» WERKOPDRACHT 1:
Wat doen de Nornen volgens het paginafragment hieronder wanneer het moment van overlijden aanbreekt?
» WERKOPDRACHT 2:
Vertaal de zin "De Nornen bezoeken pasgeborenen om hun lot te bepalen." uit het paginafragment hieronder in het Engels.

In beide verhalen wordt de distel verbonden met magische krachten die mensen onzichtbaar kunnen maken of in iets anders kunnen veranderen. Ze leggen een link tussen vrouwen en magie, en tussen spinnen en het contact met de andere wereld.


Wat Gríma en Katla doen, lijkt op magie die wordt opgewekt door spinnen. Het is alsof hun spinwerk iets ‘uit niets’ creëert – een soort magie die de realiteit tijdelijk verandert.

Laxdæla saga

In een ander voorbeeld uit de Laxdæla saga spint Guðrún op de ochtend voordat haar broers en man wraak nemen. Wanneer haar man thuiskomt, vraagt hij wat ze heeft gedaan. Ze antwoordt raadselachtig dat ze 'twaalf el' heeft gesponnen – een cryptische verwijzing die lijkt te slaan op het doden van twaalf mannen.

Spinnen wordt hier gebruikt als metafoor voor daden of beslissingen die iemands lot bepalen. Zelfs al lijkt het een simpele huiselijke taak, het heeft in deze verhalen soms een diepe, bijna magische betekenis.

Viking vrouw met spintol
Celtic WebMerchant

De Nornen en het spinnen van het lot

De Nornen zijn schikgodinnen in de Oudnoorse mythologie, verantwoordelijk voor het bepalen van het lot van de mens. In de Völuspá halen drie Nornen—Urðr (Wyrd), Verðandi en Skuld—water uit hun heilige bron om het lot te voeden en te beschermen tegen verval. Deze machtige, maagdelijke reuzinnen (Jotuns) uit Jötunheimr markeerden het einde van de gouden eeuw van de goden. In de Vafþrúðnismál worden zij eveneens beschreven als maagden van Mögþrasir.


De Nornen bezoeken pasgeborenen om hun lot te bepalen. Ze kunnen zowel kwaadaardig als welwillend zijn: de één brengt rampspoed, terwijl de ander bescherming en voorspoed schenkt. Daarnaast dragen ze zorg over het lot dat wordt geassocieerd met de onsterfelijke ziel en de rol van iedere sterveling binnen de kosmos.


De Nornen staan bekend om het spinnen van de draden van iemands lot. Wanneer het moment van overlijden aanbreekt, knippen zij de draad door.

Visioenachtig weven

Deze voorbeelden van geheimzinnig spinnen zijn verbonden met het behoud of het beëindigen van mensenlevens, wat laat zien dat spinnen een diepere betekenis had. In IJslandse verhalen zien we vrouwen spinnen in de huizen van Gríma, Katla en Guðrún. Soms gebeurt dit in dromen of visioenen, zoals in de verhalen over Ingibjörg en haar zus Pálni in de Jómsvíkinga saga.


In een van deze verhalen droomt Ingibjörg dat haar broer Pálni is gedood door koning Harald. Ze vertelt haar droom aan haar man

:

 “Ik droomde,” zegt ze, “dat ik hier stond in deze zaal, en een stuk stof weefde. Er vielen stukjes vlees uit de lucht op het weefgetouw. Elke draad van het weefsel was rood als bloed. Ik weefde en gebruikte hoofden van mannen als gewichten. Toen ik het doek oplichtte, vielen de hoofden eruit. Ik herkende het hoofd van koning Harald Gormsson.”

» GETOONDE GEGEVENS:
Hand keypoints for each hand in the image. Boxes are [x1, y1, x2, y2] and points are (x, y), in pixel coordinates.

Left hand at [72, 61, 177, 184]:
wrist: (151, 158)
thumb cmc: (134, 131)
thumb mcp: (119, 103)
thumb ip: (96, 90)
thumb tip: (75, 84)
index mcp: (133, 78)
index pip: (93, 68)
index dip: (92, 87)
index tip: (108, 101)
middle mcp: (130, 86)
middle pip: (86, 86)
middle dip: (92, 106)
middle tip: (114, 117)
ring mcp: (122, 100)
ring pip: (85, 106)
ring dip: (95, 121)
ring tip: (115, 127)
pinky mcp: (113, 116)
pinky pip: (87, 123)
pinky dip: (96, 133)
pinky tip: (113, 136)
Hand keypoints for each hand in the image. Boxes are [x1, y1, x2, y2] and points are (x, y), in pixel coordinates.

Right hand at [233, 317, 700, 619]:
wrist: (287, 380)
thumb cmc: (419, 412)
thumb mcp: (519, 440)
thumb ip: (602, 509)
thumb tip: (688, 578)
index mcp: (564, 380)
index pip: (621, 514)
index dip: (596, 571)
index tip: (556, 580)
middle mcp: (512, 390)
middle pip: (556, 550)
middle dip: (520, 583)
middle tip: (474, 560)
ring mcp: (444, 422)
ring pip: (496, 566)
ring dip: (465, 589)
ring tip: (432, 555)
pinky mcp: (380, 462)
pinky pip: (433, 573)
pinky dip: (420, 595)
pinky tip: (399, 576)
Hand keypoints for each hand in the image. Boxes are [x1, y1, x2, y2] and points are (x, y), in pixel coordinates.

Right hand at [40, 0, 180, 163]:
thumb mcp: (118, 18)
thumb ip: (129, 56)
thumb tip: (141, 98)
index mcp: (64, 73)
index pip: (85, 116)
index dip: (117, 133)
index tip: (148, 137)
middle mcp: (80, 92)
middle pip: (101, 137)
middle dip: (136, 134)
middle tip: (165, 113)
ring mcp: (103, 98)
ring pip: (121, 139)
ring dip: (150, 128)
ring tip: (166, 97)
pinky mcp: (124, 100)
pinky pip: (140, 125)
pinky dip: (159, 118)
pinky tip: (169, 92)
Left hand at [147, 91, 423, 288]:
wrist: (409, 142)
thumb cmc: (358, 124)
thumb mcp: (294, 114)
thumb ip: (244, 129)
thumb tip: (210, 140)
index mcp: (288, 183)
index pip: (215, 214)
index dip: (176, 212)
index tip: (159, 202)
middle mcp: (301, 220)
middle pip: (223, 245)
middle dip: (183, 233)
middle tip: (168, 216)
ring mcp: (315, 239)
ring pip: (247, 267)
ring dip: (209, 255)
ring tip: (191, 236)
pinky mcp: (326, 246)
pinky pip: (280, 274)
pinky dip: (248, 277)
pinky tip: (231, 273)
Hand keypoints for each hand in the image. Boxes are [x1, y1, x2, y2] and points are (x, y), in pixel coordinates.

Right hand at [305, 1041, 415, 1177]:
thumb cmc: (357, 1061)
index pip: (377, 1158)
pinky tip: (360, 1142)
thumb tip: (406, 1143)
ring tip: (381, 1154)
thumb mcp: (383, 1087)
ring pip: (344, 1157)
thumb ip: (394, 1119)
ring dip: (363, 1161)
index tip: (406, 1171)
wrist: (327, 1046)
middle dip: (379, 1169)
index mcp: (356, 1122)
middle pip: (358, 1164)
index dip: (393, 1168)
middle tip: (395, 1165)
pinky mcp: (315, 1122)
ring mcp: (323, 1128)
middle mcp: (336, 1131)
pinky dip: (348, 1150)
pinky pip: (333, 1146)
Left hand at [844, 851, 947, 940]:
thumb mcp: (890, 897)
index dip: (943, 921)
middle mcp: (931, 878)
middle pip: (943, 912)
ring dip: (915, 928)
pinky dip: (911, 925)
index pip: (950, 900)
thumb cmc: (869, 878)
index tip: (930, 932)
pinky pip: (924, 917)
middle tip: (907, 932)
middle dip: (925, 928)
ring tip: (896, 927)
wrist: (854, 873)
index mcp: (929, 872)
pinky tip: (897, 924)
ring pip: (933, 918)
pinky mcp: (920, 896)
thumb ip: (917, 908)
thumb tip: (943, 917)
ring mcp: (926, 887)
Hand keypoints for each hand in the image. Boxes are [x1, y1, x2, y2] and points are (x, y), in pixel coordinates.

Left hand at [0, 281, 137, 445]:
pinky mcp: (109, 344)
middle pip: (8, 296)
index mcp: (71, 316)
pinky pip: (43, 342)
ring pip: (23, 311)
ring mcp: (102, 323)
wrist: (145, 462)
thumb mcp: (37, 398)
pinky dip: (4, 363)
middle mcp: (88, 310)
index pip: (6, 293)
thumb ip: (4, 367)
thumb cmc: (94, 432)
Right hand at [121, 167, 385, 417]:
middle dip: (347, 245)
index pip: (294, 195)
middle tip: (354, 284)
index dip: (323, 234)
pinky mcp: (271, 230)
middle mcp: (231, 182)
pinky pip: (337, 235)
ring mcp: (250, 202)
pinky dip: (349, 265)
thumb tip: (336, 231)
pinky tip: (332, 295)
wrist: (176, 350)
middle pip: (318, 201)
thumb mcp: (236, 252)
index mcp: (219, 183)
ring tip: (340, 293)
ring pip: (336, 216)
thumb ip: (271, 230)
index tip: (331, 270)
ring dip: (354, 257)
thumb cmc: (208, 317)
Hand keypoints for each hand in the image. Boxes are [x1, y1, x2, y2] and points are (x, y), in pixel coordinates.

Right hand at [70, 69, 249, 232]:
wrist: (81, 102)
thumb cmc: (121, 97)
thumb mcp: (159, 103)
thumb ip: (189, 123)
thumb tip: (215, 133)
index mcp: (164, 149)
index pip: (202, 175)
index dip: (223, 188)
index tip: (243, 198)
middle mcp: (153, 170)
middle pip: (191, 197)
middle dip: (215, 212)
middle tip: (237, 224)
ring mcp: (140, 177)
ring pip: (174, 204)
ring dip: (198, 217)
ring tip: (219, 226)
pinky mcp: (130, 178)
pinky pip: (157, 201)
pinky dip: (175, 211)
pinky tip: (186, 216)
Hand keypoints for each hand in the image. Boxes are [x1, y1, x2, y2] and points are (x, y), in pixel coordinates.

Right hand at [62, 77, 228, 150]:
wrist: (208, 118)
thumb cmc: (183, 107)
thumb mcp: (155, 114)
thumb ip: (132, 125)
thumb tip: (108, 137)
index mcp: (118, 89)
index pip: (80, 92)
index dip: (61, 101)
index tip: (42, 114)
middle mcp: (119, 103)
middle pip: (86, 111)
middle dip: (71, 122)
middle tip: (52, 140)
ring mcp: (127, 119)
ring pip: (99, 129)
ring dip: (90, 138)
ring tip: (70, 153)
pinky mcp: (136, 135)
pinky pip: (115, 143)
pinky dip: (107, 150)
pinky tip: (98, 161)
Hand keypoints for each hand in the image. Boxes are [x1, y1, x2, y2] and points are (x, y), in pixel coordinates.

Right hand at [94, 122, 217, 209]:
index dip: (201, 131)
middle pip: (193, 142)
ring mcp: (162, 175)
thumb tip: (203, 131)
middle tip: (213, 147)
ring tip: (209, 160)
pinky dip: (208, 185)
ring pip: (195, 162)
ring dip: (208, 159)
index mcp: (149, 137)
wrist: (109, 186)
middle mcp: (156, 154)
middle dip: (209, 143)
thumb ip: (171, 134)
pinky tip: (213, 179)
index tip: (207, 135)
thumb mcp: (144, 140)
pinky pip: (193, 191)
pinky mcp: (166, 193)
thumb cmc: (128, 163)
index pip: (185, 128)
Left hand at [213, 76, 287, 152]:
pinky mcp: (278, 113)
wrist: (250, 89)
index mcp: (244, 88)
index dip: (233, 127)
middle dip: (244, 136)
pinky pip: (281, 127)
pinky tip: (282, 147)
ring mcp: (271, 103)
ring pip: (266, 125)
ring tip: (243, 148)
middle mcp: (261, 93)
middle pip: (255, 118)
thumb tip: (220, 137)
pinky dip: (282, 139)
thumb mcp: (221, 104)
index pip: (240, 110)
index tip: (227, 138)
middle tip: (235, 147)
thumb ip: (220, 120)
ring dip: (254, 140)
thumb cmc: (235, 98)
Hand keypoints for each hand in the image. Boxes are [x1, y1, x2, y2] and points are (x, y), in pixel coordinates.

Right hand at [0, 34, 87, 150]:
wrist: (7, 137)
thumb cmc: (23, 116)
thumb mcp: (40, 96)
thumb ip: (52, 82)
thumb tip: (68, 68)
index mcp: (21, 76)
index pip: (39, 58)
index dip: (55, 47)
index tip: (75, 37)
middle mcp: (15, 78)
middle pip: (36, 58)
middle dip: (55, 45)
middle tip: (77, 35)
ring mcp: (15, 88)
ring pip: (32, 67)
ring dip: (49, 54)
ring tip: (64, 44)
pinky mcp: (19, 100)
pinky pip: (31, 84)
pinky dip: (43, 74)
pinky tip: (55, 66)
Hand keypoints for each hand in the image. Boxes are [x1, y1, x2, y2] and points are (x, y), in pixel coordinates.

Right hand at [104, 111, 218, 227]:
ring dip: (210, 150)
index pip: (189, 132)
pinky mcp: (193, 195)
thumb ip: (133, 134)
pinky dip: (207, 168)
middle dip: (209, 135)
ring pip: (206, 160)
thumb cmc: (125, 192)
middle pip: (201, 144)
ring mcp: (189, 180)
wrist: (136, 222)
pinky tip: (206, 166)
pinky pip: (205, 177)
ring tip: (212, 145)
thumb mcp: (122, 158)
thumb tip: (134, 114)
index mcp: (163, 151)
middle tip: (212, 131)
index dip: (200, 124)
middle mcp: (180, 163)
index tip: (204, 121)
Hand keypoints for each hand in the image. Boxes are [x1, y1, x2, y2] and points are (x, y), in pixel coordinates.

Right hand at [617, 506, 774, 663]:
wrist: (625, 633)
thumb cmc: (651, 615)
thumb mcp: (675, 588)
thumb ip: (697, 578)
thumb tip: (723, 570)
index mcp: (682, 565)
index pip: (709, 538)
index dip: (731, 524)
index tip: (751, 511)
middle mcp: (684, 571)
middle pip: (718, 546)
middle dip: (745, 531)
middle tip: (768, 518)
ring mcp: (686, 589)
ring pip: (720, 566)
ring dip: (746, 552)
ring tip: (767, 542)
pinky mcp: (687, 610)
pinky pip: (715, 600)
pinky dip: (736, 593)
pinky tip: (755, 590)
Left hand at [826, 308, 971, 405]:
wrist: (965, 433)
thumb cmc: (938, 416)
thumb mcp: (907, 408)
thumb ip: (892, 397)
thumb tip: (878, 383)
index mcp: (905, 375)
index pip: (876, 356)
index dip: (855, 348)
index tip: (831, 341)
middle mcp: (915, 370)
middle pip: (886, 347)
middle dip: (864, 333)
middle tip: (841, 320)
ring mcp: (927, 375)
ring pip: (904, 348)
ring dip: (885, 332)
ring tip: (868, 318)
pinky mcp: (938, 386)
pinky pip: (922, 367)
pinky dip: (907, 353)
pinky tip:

» ANTWOORDVAK 1:
Ze knippen de draad door.

» ANTWOORDVAK 2:
The Norns visit newborns to determine their fate.